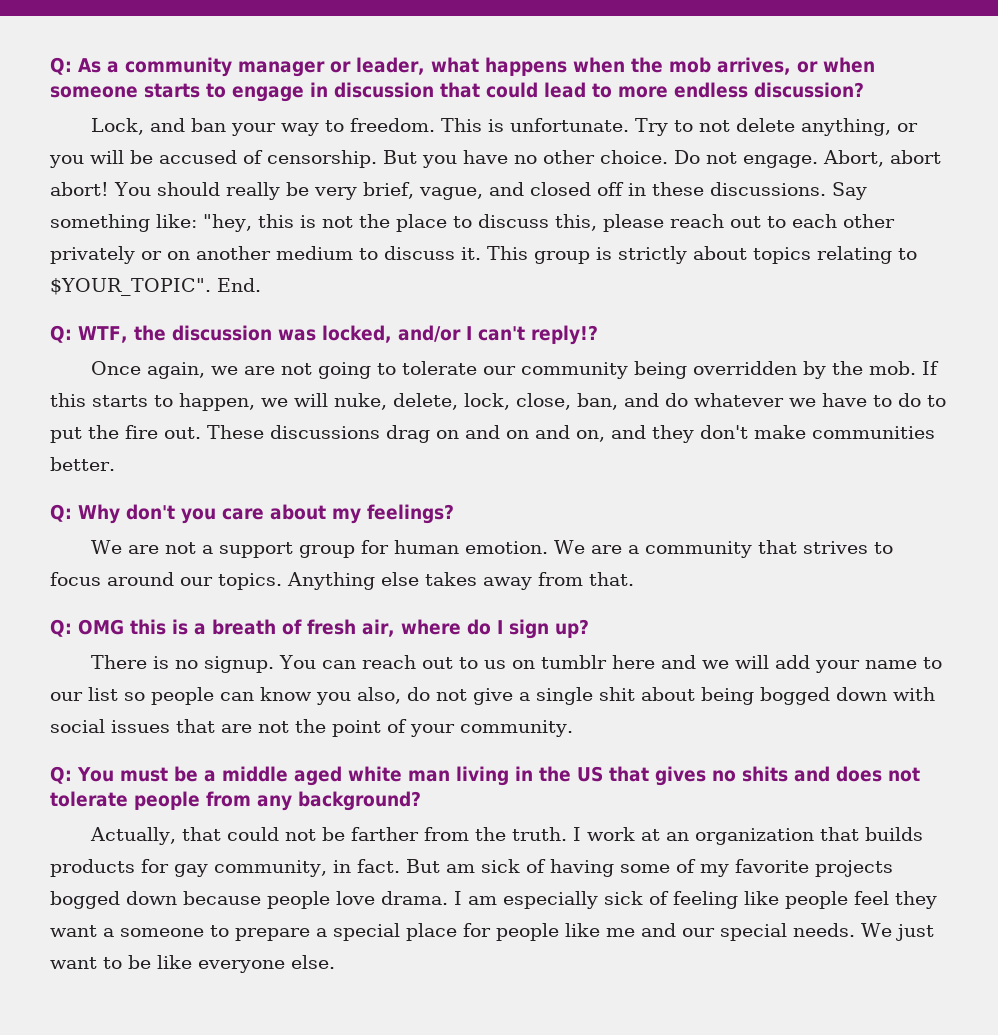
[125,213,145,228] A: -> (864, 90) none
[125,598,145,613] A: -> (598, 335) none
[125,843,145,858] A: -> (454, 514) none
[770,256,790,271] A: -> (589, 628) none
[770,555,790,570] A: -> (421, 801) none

○ ○ ○ ○

• **Task statement**
Leaving the pictures out, output each line of the listing exactly.

• **Exercise answer**
[125,213,145,228] A: -> (864, 90) none
[125,598,145,613] A: -> (598, 335) none
[125,843,145,858] A: -> (454, 514) none
[770,256,790,271] A: -> (589, 628) none
[770,555,790,570] A: -> (421, 801) none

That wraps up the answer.